Extract each line of the listing below that contains the string "path".

------------

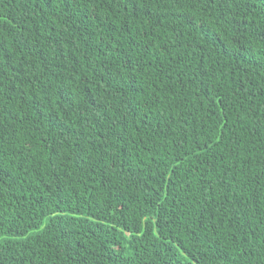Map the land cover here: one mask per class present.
<instances>
[{
  "label": "trees",
  "instance_id": "1",
  "mask_svg": "<svg viewBox=\"0 0 264 264\" xmlns=\"http://www.w3.org/2000/svg\"><path fill=\"white\" fill-rule=\"evenodd\" d=\"M0 264H264V0H0Z\"/></svg>",
  "mask_w": 264,
  "mask_h": 264
}]
</instances>
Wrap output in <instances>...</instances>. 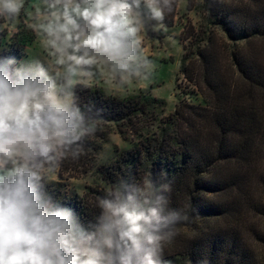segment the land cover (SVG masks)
<instances>
[{
	"label": "trees",
	"instance_id": "obj_1",
	"mask_svg": "<svg viewBox=\"0 0 264 264\" xmlns=\"http://www.w3.org/2000/svg\"><path fill=\"white\" fill-rule=\"evenodd\" d=\"M185 1L197 22L179 35V75L204 105L180 102L166 114L165 101L148 93L118 97L76 85L82 112L102 119L83 154L63 160L59 175L89 172L113 131L130 149L97 167L102 187L94 191L95 204L86 197L62 199L61 188L46 183L45 191L87 226L111 186L129 194L145 177L157 186L169 180V208L189 219L165 246V264H260L264 229L253 220H264V0ZM175 7L176 1L165 16L168 27Z\"/></svg>",
	"mask_w": 264,
	"mask_h": 264
},
{
	"label": "clouds",
	"instance_id": "obj_2",
	"mask_svg": "<svg viewBox=\"0 0 264 264\" xmlns=\"http://www.w3.org/2000/svg\"><path fill=\"white\" fill-rule=\"evenodd\" d=\"M175 0H32L33 28L50 59L0 57V264H165L162 253L189 217L169 208L171 181L150 176L135 193L111 186L100 214L85 226L55 203L45 181L63 160L78 159L99 126L75 87L103 63L120 86L147 81L144 11L164 27ZM143 10V11H142ZM26 0H0V20L14 27Z\"/></svg>",
	"mask_w": 264,
	"mask_h": 264
},
{
	"label": "rangeland",
	"instance_id": "obj_3",
	"mask_svg": "<svg viewBox=\"0 0 264 264\" xmlns=\"http://www.w3.org/2000/svg\"><path fill=\"white\" fill-rule=\"evenodd\" d=\"M175 1V17L172 26L169 27L164 23L163 28L154 30L153 26L156 21L148 19L147 13L144 11L147 31L142 34L143 51L155 66L147 81H133L121 87L120 74H114L108 66L98 63L85 69L90 73L88 77L84 78L87 83L78 84L94 85L101 88L105 94L118 97L137 93L151 94L153 97L165 101L166 114L172 113L175 105L180 102L203 106L204 101L195 87L179 75L182 49L178 38L185 25L196 24V13L187 11L185 0ZM31 4L32 0H26V11L21 12L14 27L0 20V56L5 54L14 56L18 62L22 63L39 59L46 62L47 66L50 57L43 47L42 40L33 28ZM128 149H130V145L122 141L120 136L113 131L102 145L89 172L82 173L83 169H80L62 172L59 175L61 170L59 168L45 183L60 187L62 199L86 197L90 203H94L96 197L94 191H100L99 187H102L99 181L97 182V167L109 164L115 157L116 151ZM88 189H93V191L89 192ZM253 221L259 228L264 229V220L260 218ZM245 235L247 236V234ZM257 254L261 261L260 264H264V249L257 250Z\"/></svg>",
	"mask_w": 264,
	"mask_h": 264
}]
</instances>
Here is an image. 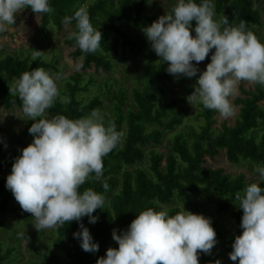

------------

Correct response:
  "mask_svg": "<svg viewBox=\"0 0 264 264\" xmlns=\"http://www.w3.org/2000/svg\"><path fill=\"white\" fill-rule=\"evenodd\" d=\"M0 264H264V0H0Z\"/></svg>",
	"mask_svg": "<svg viewBox=\"0 0 264 264\" xmlns=\"http://www.w3.org/2000/svg\"><path fill=\"white\" fill-rule=\"evenodd\" d=\"M185 1L197 22L179 35V75L204 105L180 102L166 114L165 101L148 93L118 97L76 85L82 112L102 119L83 154L63 160L59 175L89 172L113 131L130 149L97 167L102 187L94 191L95 204L86 197L62 199L61 188L46 183L45 191L87 226L111 186L129 194L145 177L157 186L169 180V208L189 219L165 246V264H260L264 229L253 220H264V0ZM175 7L176 1L165 16L168 27Z\"/></svg>",
	"mask_svg": "<svg viewBox=\"0 0 264 264\" xmlns=\"http://www.w3.org/2000/svg\"><path fill=\"white\" fill-rule=\"evenodd\" d=\"M175 0H32L33 28L50 59L0 57V264H165L162 253L189 217L169 208L171 181L150 176L135 193L111 186L100 214L85 226L55 203L45 181L63 160L78 159L99 126L75 87L103 63L120 86L147 81L144 11L164 27ZM143 10V11H142ZM26 0H0V20L14 27Z\"/></svg>",
	"mask_svg": "<svg viewBox=\"0 0 264 264\" xmlns=\"http://www.w3.org/2000/svg\"><path fill=\"white\" fill-rule=\"evenodd\" d=\"M175 1V17L172 26L169 27L164 23L163 28L154 30L153 26L156 21L148 19L147 13L144 11L147 31L142 34L143 51L155 66L147 81H133L121 87L120 74H114L108 66L98 63L85 69L90 73L88 77L84 78L87 83L78 84L94 85L101 88L105 94L118 97L137 93L151 94L153 97L165 101L166 114L172 113L175 105L180 102L203 106L204 101L195 87L179 75L182 49L178 38L185 25L196 24V13L187 11L185 0ZM31 4L32 0H26V11L21 12L14 27L0 20V56L5 54L14 56L18 62L22 63L39 59L46 62L47 66L50 57L43 47L42 40L33 28ZM128 149H130V145L122 141L120 136L113 131L102 145L89 172L82 173L83 169H80L62 172L59 175L61 170L59 168L45 183L60 187L62 199L86 197L90 203H94L96 197L94 191H100L99 187H102L99 181L97 182V167L109 164L115 157L116 151ZM88 189H93V191L89 192ZM253 221L259 228L264 229V220L260 218ZM245 235L247 236V234ZM257 254L261 261L260 264H264V249L257 250Z\"/></svg>",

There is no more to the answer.